Many ecologically relevant life-history traits of organisms, (such as generation time and ingestion rate) are significantly correlated to body size. Since these individual and species characteristics can affect the interactions between the species in a community, it is possible that the distribution of body sizes (in communities) can affect different properties of foodwebs as well. To explore this possibility, this thesis analyzes the effect of real body size distributions on various aspects of food web organization. To begin with, data on the body sizes of the organisms in a collection of documented food webs was estimated (resulting in data on almost 700 animal consumers in 52 food webs).

Part of this data is used to analyze the "cascade model" assumption of a constant predation probability for every potential predator-prey pair in a number of these web. The original assumption is compared to four heterogeneous alternatives termed predator-dominance (i),prey-dominance (ii), distance-dominance (iii) and size-ratio dominance (iv).
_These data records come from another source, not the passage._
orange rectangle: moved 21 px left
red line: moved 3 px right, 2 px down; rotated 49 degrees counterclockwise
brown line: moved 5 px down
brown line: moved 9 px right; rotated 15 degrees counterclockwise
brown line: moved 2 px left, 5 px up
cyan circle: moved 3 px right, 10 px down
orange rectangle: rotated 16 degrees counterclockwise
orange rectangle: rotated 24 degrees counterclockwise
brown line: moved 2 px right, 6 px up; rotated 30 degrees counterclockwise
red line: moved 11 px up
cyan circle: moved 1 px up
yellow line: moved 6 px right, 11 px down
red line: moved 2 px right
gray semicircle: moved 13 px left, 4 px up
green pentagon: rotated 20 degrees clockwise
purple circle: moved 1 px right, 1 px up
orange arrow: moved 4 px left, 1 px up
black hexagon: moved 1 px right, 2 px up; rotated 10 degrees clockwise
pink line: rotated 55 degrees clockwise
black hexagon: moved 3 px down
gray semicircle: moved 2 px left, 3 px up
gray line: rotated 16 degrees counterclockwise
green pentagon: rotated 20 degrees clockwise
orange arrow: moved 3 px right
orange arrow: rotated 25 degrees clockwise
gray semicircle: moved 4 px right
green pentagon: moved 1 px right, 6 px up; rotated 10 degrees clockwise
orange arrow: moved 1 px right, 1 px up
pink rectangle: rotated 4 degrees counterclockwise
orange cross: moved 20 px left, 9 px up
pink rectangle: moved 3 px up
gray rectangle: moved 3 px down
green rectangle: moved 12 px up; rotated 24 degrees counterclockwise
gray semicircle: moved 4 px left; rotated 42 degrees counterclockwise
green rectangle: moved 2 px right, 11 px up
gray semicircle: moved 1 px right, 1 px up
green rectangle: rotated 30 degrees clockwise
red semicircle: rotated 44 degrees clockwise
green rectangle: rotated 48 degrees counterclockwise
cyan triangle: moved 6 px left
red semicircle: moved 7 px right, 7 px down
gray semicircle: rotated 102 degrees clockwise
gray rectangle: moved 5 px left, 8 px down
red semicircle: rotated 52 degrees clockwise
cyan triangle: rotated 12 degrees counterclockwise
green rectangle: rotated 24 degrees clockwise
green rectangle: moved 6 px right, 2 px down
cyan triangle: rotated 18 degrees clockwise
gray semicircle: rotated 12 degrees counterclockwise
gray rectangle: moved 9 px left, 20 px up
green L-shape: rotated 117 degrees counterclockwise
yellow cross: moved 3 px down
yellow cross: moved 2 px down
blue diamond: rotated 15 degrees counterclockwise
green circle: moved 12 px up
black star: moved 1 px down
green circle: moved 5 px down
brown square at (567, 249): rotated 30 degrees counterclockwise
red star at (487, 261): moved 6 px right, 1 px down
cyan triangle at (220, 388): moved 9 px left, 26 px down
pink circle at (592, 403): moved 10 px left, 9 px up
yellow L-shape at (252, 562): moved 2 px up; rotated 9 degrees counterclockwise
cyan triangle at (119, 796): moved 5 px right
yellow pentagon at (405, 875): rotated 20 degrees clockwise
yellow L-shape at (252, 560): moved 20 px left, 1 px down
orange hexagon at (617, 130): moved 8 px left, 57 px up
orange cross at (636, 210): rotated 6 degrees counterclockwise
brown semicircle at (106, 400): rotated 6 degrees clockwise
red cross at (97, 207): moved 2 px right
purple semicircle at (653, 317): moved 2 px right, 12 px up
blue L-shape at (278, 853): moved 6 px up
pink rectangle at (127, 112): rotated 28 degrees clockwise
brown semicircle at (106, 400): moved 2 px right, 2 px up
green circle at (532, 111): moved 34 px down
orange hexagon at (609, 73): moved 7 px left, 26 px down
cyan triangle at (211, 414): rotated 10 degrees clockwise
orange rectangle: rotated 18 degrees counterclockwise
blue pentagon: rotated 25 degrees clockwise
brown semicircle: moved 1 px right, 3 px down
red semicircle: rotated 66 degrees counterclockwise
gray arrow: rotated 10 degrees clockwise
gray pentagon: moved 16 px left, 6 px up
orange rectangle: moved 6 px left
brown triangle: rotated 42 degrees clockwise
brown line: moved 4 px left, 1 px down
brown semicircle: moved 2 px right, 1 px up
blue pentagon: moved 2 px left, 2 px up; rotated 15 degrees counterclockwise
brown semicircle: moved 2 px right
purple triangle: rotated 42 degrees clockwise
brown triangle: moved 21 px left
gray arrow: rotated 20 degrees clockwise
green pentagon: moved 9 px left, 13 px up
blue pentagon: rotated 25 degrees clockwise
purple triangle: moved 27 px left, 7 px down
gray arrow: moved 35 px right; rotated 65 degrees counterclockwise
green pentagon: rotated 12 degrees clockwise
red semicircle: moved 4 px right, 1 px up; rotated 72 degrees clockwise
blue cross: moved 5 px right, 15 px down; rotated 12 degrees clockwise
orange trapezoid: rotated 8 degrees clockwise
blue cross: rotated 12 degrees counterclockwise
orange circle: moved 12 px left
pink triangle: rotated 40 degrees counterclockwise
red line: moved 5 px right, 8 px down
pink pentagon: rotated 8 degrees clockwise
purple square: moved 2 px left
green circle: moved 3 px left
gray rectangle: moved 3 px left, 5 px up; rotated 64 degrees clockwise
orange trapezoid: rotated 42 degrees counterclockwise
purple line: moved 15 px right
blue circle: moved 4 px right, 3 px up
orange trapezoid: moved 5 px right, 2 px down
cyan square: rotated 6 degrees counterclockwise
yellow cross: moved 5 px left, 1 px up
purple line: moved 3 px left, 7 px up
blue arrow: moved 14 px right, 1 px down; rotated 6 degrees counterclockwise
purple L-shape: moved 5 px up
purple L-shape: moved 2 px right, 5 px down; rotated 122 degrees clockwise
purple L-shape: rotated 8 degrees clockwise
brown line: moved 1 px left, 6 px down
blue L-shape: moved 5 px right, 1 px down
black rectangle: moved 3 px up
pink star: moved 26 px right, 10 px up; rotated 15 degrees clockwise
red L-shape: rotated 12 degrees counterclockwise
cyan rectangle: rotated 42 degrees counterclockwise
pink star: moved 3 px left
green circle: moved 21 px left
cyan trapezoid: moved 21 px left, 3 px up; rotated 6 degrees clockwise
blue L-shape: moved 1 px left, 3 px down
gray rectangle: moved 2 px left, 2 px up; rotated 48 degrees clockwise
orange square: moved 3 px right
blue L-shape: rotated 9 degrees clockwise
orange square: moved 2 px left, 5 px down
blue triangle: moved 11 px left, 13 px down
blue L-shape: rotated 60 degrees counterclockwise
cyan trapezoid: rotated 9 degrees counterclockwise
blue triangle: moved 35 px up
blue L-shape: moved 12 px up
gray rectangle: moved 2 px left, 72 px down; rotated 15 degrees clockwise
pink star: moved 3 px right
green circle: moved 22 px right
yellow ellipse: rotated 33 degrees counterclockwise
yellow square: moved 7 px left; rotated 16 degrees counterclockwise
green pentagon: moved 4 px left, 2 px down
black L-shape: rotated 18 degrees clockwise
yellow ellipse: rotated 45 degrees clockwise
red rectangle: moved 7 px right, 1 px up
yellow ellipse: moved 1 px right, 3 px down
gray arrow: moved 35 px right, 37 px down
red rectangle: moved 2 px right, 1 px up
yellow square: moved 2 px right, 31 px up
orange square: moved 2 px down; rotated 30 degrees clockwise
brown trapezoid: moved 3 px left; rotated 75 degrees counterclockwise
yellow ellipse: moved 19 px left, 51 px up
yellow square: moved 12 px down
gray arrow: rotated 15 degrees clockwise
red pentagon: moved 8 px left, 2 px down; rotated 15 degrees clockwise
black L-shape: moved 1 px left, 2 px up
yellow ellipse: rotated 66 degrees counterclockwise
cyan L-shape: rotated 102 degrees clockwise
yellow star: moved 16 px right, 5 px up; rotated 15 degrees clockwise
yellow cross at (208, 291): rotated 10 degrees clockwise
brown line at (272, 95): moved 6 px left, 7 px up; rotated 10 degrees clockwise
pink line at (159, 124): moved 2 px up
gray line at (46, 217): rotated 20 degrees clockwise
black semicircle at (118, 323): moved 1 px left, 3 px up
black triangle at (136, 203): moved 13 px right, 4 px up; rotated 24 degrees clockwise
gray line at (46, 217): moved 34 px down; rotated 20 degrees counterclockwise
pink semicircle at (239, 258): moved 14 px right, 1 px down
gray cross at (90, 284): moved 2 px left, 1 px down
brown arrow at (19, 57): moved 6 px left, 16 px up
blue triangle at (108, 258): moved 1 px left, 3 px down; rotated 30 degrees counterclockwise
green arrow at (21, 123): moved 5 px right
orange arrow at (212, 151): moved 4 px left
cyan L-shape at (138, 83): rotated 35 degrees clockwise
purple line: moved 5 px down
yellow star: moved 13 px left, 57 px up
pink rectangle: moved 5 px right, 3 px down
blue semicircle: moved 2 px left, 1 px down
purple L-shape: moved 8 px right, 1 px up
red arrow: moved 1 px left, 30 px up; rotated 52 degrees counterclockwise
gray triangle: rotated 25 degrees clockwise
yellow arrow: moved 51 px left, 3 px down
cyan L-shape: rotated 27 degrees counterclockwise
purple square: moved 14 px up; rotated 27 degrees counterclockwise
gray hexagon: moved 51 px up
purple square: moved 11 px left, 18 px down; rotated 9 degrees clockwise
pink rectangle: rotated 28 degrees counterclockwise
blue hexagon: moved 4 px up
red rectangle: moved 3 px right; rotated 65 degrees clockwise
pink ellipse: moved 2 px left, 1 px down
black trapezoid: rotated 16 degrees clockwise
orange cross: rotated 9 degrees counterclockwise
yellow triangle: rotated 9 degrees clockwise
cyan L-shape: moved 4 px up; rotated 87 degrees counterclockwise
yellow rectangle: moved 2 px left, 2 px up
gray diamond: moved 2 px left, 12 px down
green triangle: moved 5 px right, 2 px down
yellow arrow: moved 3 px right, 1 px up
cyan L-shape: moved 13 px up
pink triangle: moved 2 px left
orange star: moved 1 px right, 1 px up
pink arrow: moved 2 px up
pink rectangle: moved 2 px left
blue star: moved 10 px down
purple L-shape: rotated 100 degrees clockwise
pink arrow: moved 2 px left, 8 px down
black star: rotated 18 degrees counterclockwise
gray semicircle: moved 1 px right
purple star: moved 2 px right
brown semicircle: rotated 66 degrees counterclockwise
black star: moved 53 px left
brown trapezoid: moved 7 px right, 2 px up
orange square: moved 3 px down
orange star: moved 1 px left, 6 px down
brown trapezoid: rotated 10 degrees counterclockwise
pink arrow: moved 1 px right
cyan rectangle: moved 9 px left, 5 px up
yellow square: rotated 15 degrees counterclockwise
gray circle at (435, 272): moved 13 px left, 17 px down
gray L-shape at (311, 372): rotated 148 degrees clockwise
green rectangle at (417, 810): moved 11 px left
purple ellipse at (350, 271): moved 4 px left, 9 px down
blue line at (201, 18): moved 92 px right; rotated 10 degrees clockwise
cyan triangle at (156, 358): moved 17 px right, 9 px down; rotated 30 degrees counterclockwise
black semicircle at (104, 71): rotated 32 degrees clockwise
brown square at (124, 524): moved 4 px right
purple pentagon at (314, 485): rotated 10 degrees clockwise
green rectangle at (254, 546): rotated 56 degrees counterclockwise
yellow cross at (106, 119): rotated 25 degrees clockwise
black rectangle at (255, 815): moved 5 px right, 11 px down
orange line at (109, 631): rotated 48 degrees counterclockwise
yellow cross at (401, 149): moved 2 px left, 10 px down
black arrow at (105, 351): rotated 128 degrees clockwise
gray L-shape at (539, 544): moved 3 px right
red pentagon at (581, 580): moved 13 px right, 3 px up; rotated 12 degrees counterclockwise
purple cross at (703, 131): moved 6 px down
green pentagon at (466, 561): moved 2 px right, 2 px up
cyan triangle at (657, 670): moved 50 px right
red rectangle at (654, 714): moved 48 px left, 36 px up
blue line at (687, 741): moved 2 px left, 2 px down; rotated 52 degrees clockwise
In these alternatives the predation probabilities are non-constant and determined either by the identity of the predator (i) or the prey (ii), or by the difference in rank (iii) or size (iv) between thepredator and its prey. In the restricted set of webs for which adequate body size data was available (16 webs) the null-hypothesis (equal predation probabilities) was rejected in favor of any of these alternatives in 7 out of 16 cases (and specifically, in favor of the size-ratio alternative in 4 out of 16 cases) at a significance level of P=0.06.

Furthermore, the relationship between prey size, predator size and the trophic position of consumers have been analyzed and compared with the predictions of the cascade model. It is shown that the relative size difference between a consumer and its average prey tends to decrease with the trophic position of the consumer in these webs. Furthermore, the trophic links do not seem to be distributed randomly between consumers and their potential prey, as assumed by the cascade model. Instead large predators tend to eat prey of larger size than the cascade model predicts.

The implications of these findings, for the stability of Lotka-Volterra food chains, is analyzed. It is suggested that the trophic interaction coefficients of the Lotka-Volterra model should be affected by the relative size difference between a predator and its prey. It is shown that assuming that the prey interaction strength is positively correlated to the predator-prey body mass ratio, (which can motivated by energetical arguments), in combination with decreasing size ratios between consumers and their prey, with trophic position of the consumer, affects the stability properties of a food chain. The probabilities of local stability and resilience are both increased, when compared to chains where the size ratio does not change with trophic position.

The effect of the generation time of the primary producer, relative to that of the primary consumer, on food chain length is analyzed. In phytoplankton based systems the turnover rates of the primary producers exceed that of the primary consumers while the opposite is true in many terrestrial (tree based) systems. Furthermore, pelagic food webs appear to have longer food chains on average than terrestrial webs. In particular, phytoplankton chains seem to be longer than for example tree based food chains. We show that one reason for this could be that in model Lotka-Volterra food chains (with linear functional responses), resilience increases with the growth rate of the primary producer.

Finally, the capacity of Lotka-Volterra food chain models to produce feasible food chains where the abundance pattern is pyramidal ("the pyramid of numbers") is analyzed. It is shown that density-dependent consumer mortality as well as the distribution of body sizes may affect this capability. Without density-dependent consumer mortality it is difficult (and under some assumptions impossible) for a model Lotka-Volterra food chain to be pyramidal for more than one chain length. With density-dependent consumer mortality this is not a problem. Furthermore, if some of the parameters (i.e. the interaction strengths and death rates) are scaled to body size in a realistic way, it may be possible for model food chains of adjacent lengths to be pyramidal to some extent, even without density-dependent consumer mortality.

The main theme of this thesis is that considering realistic distributions of body sizes in communities can give a better description of how trophic links are distributed and an understanding of how dynamical instability or unrealistic patterns of abundance can be avoided in real communities.